YOUR INSTRUCTIONS
Leaving out the images, repeat all the lines below exactly.

DATASET RECORDS
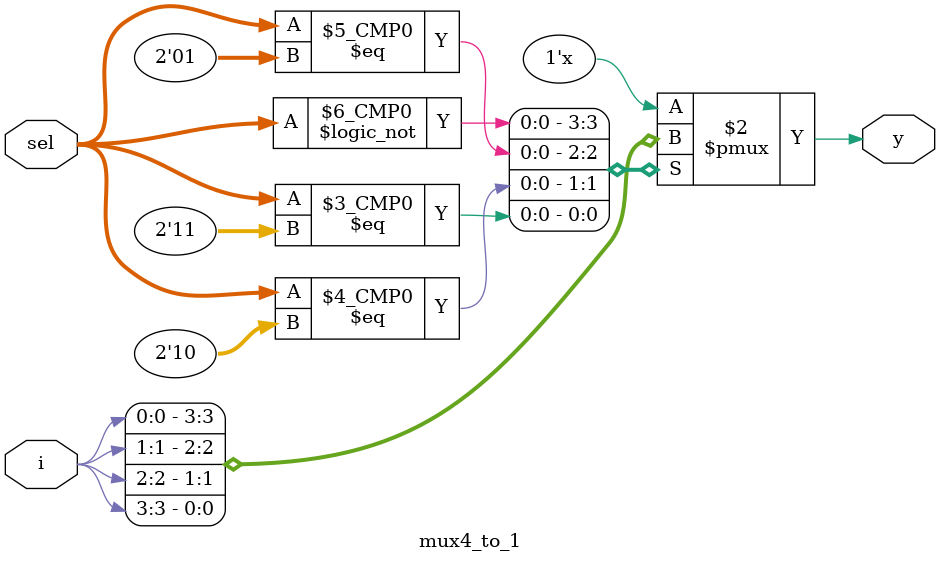
<source format=v>
module mux4_to_1 (
  input wire [3:0]i,
  input wire [1:0] sel,
  output reg y
);

always @(*) begin
  case (sel)
    2'b00: y = i[0];
    2'b01: y = i[1];
    2'b10: y = i[2];
    2'b11: y = i[3];
    default: y = 1'b0;
  endcase
end

endmodule

</source>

RESULT FOR THIS EXERCISE
<source format=v>
module mux4_to_1 (
  input wire [3:0]i,
  input wire [1:0] sel,
  output reg y
);

always @(*) begin
  case (sel)
    2'b00: y = i[0];
    2'b01: y = i[1];
    2'b10: y = i[2];
    2'b11: y = i[3];
    default: y = 1'b0;
  endcase
end

endmodule

</source>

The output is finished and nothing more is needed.